• The task:
Once every line containing "head" has been counted, report the total for the data and nothing else.

• Entries supplied:
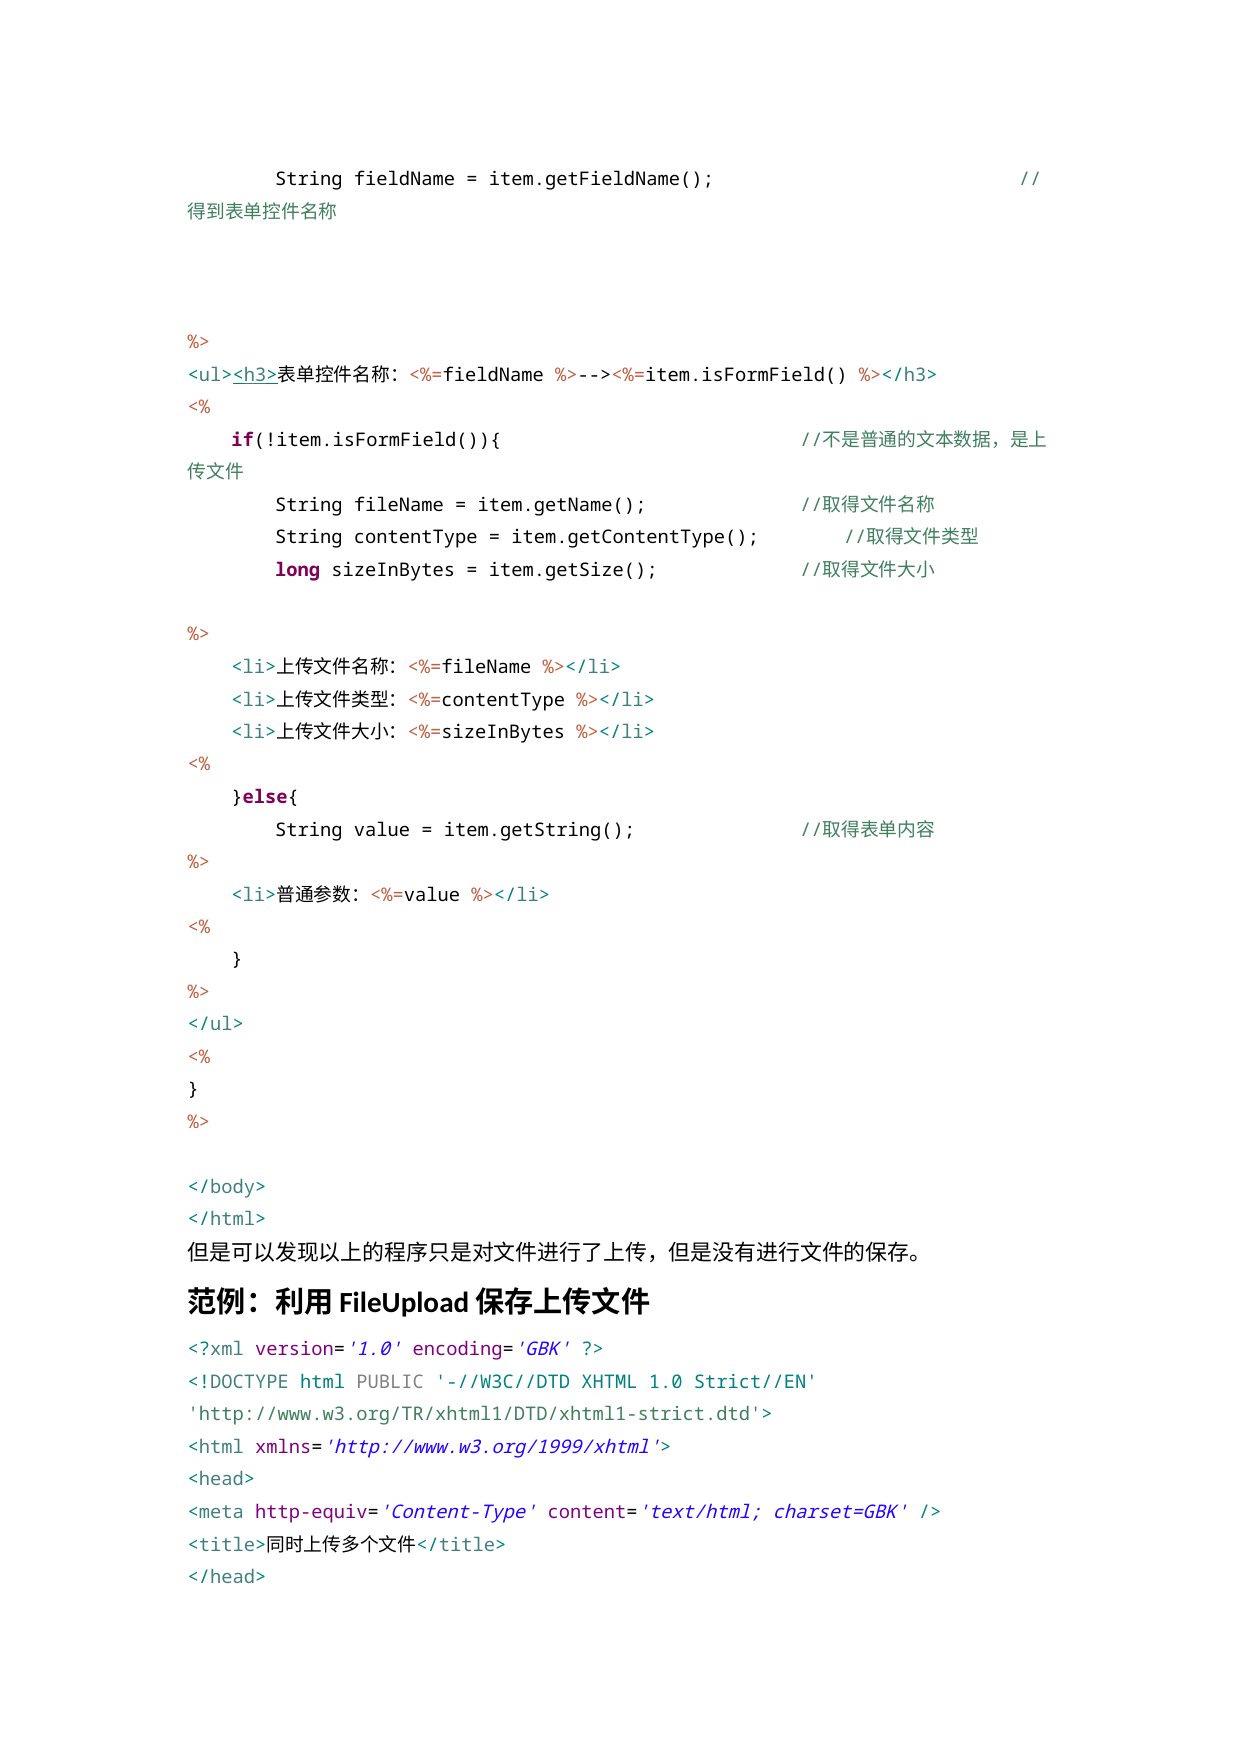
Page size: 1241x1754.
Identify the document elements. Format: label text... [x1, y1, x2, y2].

text <title>同时上传多个文件</title> [187, 1527, 1053, 1559]
text } [187, 942, 1053, 974]
list 但是可以发现以上的程序只是对文件进行了上传，但是没有进行文件的保存。 [187, 1234, 1053, 1267]
text <% [187, 389, 1053, 422]
text %> [187, 617, 1053, 649]
text } [187, 1072, 1053, 1104]
text }else{ [187, 779, 1053, 812]
text </body> [187, 1169, 1053, 1202]
text if(!item.isFormField()){ //不是普通的文本数据，是上传文件 [187, 422, 1053, 487]
text <li>上传文件类型：<%=contentType %></li> [187, 682, 1053, 714]
text <ul><h3>表单控件名称：<%=fieldName %>--><%=item.isFormField() %></h3> [187, 357, 1053, 389]
text </head> [187, 1559, 1053, 1592]
list </html> [187, 1202, 1053, 1234]
text long sizeInBytes = item.getSize(); //取得文件大小 [187, 552, 1053, 584]
list 范例：利用FileUpload保存上传文件 [187, 1267, 1053, 1332]
text <meta http-equiv='Content-Type' content='text/html; charset=GBK' /> [187, 1494, 1053, 1527]
text <?xml version='1.0' encoding='GBK' ?> [187, 1332, 1053, 1364]
text <li>上传文件大小：<%=sizeInBytes %></li> [187, 714, 1053, 747]
text <li>上传文件名称：<%=fileName %></li> [187, 649, 1053, 682]
text <% [187, 1039, 1053, 1072]
text %> [187, 844, 1053, 877]
text <!DOCTYPE html PUBLIC '-//W3C//DTD XHTML 1.0 Strict//EN' 'http://www.w3.org/TR/xhtml1/DTD/xhtml1-strict.dtd'> [187, 1364, 1053, 1429]
text <li>普通参数：<%=value %></li> [187, 877, 1053, 909]
text <head> [187, 1462, 1053, 1494]
text String fieldName = item.getFieldName(); //得到表单控件名称 [187, 162, 1053, 227]
text <% [187, 747, 1053, 779]
text String contentType = item.getContentType(); //取得文件类型 [187, 519, 1053, 552]
text %> [187, 1104, 1053, 1137]
text String fileName = item.getName(); //取得文件名称 [187, 487, 1053, 519]
text %> [187, 974, 1053, 1007]
text </ul> [187, 1007, 1053, 1039]
text String value = item.getString(); //取得表单内容 [187, 812, 1053, 844]
text %> [187, 324, 1053, 357]
text <% [187, 909, 1053, 942]
text <html xmlns='http://www.w3.org/1999/xhtml'> [187, 1429, 1053, 1462]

• Exercise solution:
2